Realising I would be at the very same water park that had caused so much anxiety years earlier, I told myself I would be fine. Years had passed and I was a “grown up” now. Right? Wrong.

We arrived for our Christmas party and sure enough, she was still there. Staring at me as aggressively as she had seven years earlier. The memories from that day flooded back, and I found myself, once again, a shaking mess.

As I walked up to the top of the rock, my experience can only be described by quoting a poet:

Palms were sweaty, Knees weak, arms were heavy I was nervous, but on the surface I looked calm and ready. The whole crowd grows so loud Snap back to reality Oh there goes gravity!

Sure I forgot everything the lifesaver said and so my arms flung up and slammed onto the water, leaving a nice bruise, but I had done it. I had conquered her. Death Rock, more like Slightly Bruised But Alive Rock!

Just call me Sir Edmund Hilary (or Eminem). Sir Edmund Hilary was the first man to conquer Mount Everest. He didn’t do it on his first go, but that didn’t stop him. After a failed attempt he looked up at the mountain and said,

“Mount Everest, you beat me the first time, but I’ll beat you the next time. You’ve grown all you are going to grow, but I’m still growing!”

Now, apart from the awkward silence afterward because he was speaking to a mountain, which obviously was incapable of a response, what a cool thing to say! Here’s a guy who faced his fears, more than once.

What’s your Death Rock? We’ve all been there. We’ve all tried something and failed. We’ve all made up excuses for that failure.

We’ve all wished that, instead of making up excuses, we could just confess, “I was just too scared.”

I know that feeling.

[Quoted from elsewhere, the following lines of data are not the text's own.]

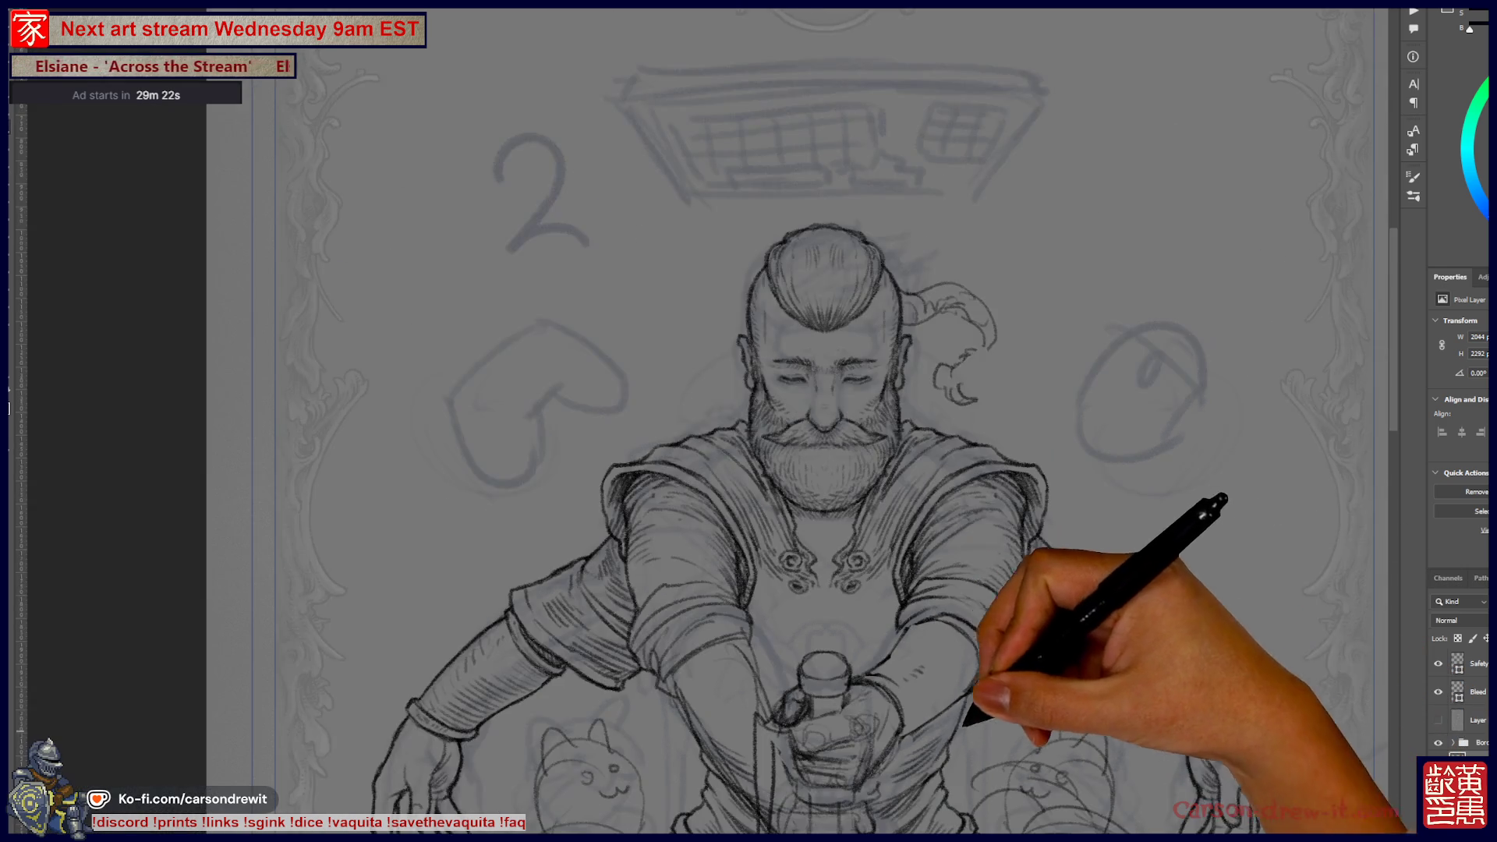
- Firm up contours and add denser hatching on the right forearm below the sleeve
key("ctrl+plus")
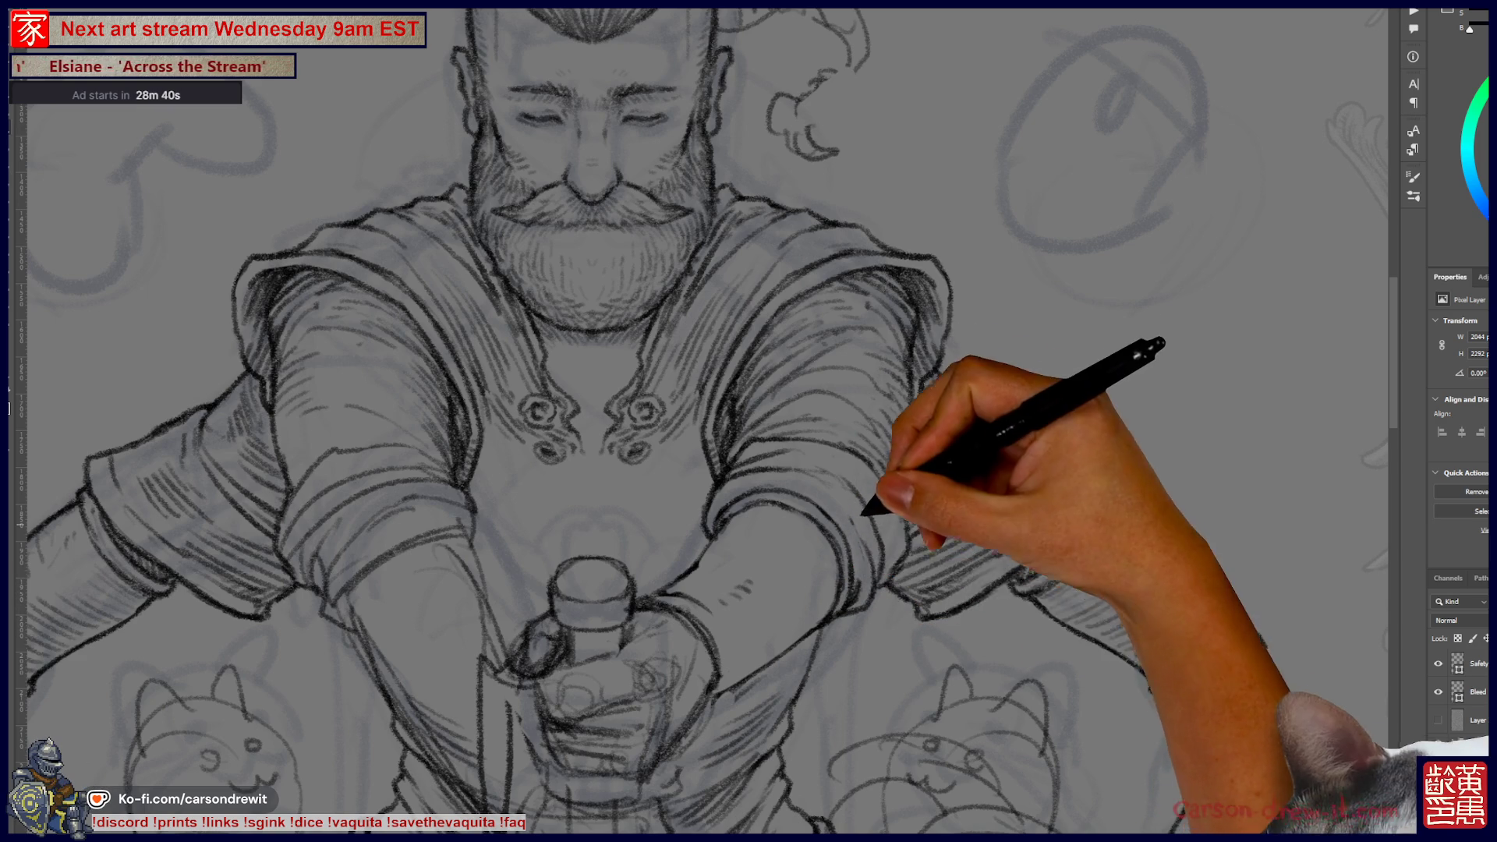
- Draw swirling tattoo lines on the right forearm and firm up the sleeve cuff outlines
scroll(702, 421, "up", 1)
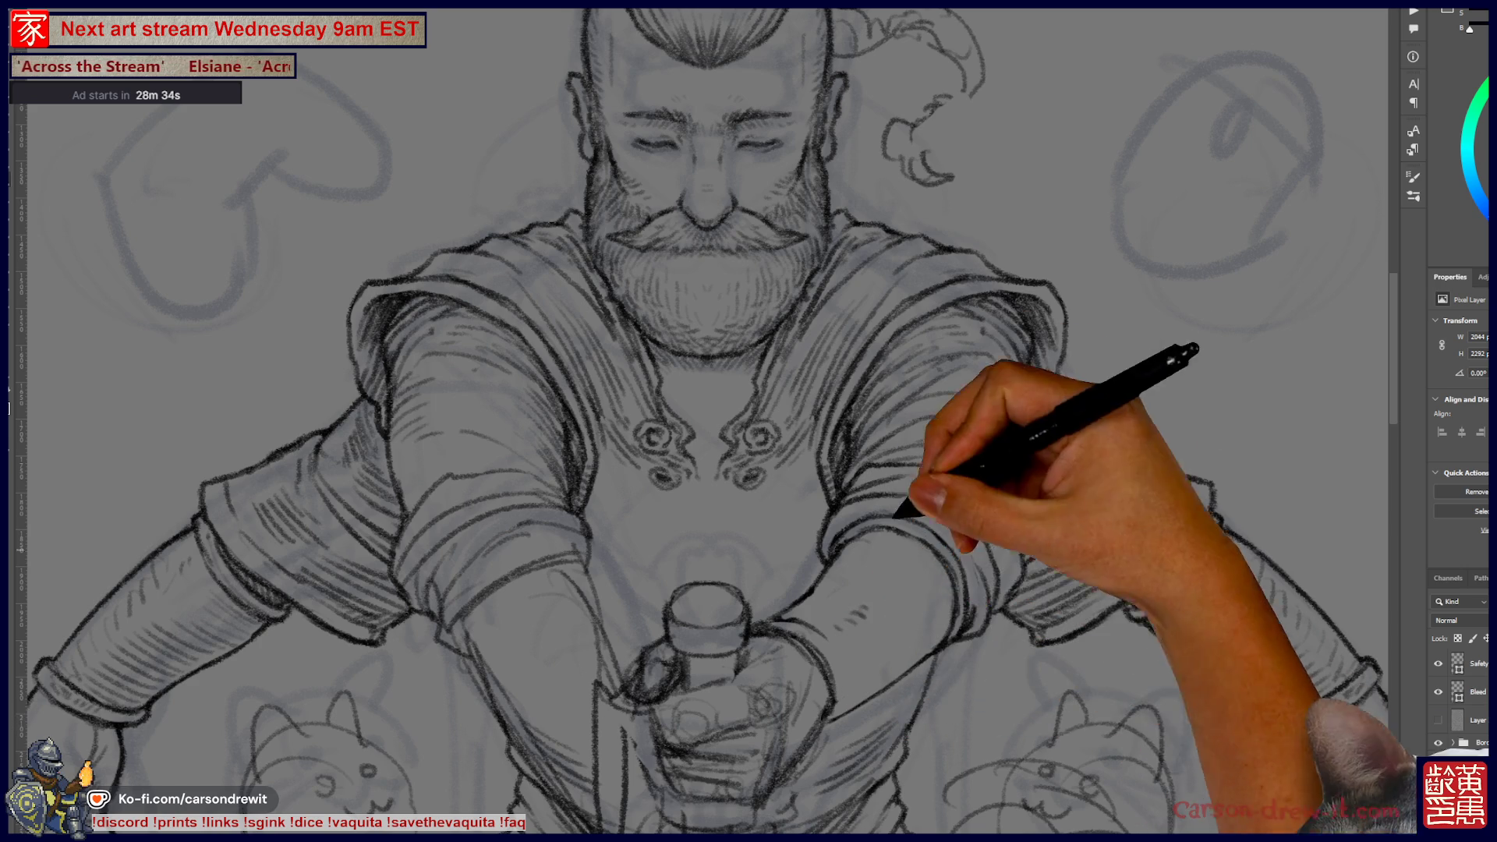
scroll(702, 421, "down", 3)
scroll(702, 421, "up", 2)
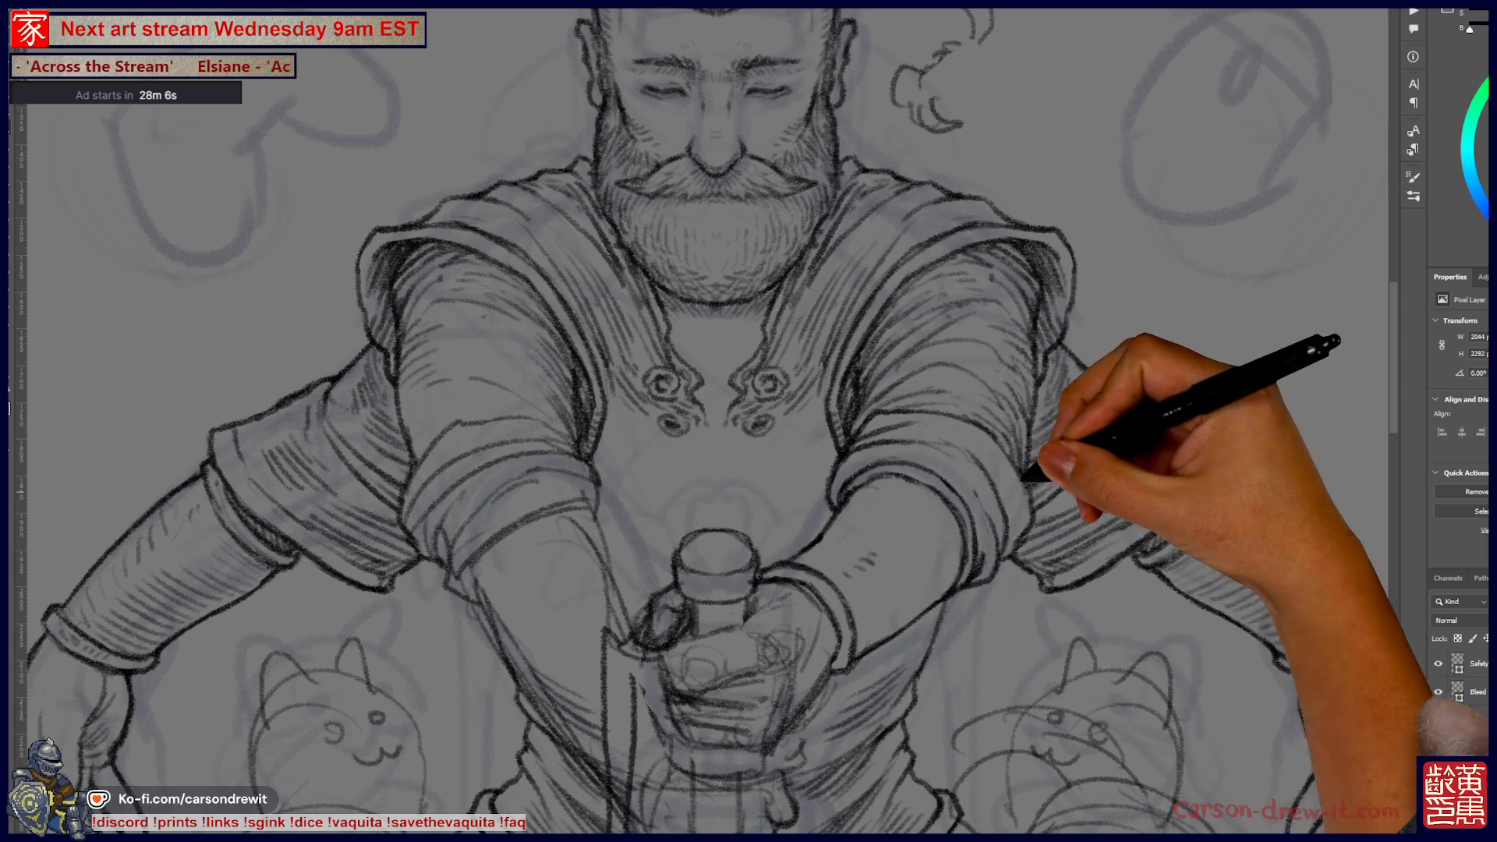
scroll(702, 421, "up", 3)
scroll(702, 421, "right", 3)
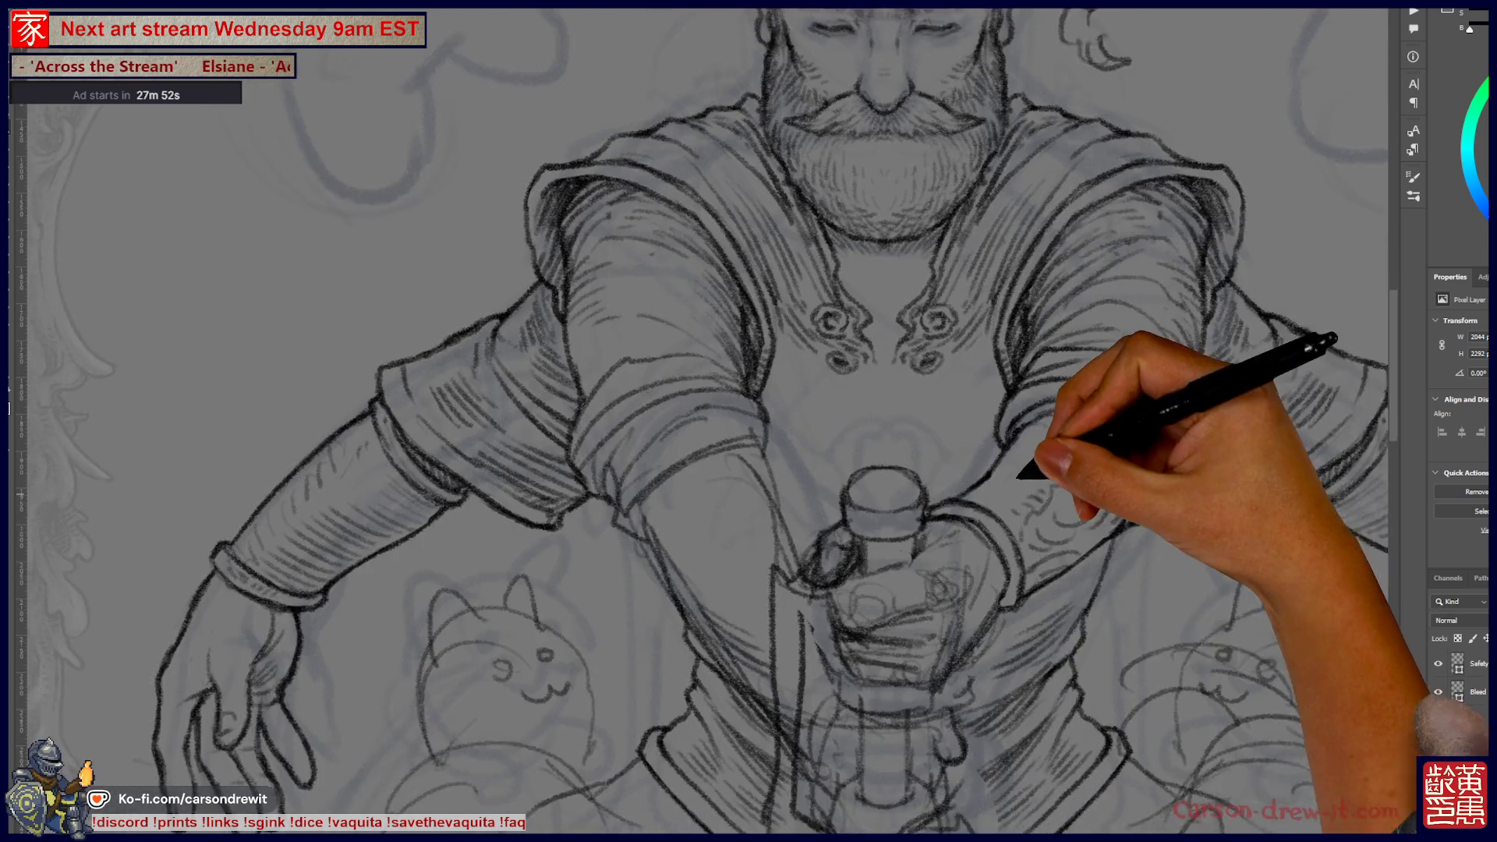
scroll(702, 421, "down", 3)
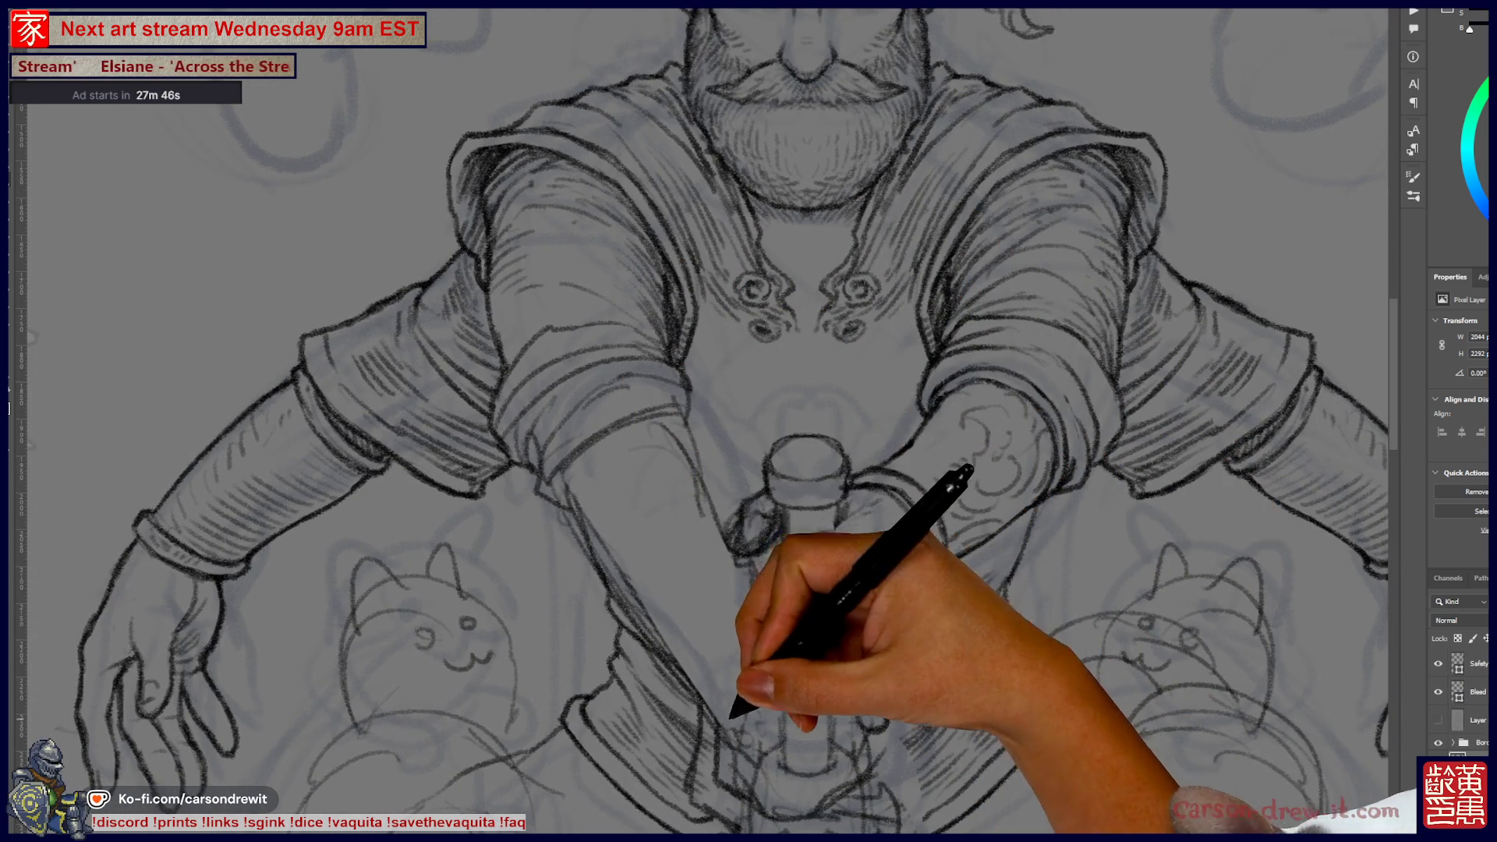
scroll(702, 421, "up", 5)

But I also know it’s not over.

If you have tried something and failed, well done. Why? Because there are people out there who haven’t even tried. There are people who prefer to criticize rather than give life a shot. I feel sorry for those people.

Life is a journey, so learn from the past and move forward to victory. If you have fallen down, get back up, dust yourself off, and keep moving. One step forward is one step closer to your finish line.

One step forward is better than standing still.

Whatever you’re facing right now, you can do it. You have the creator of the world on your side, and He’ll give you everything you need.

Ps. You should totally read Hebrews 13:16.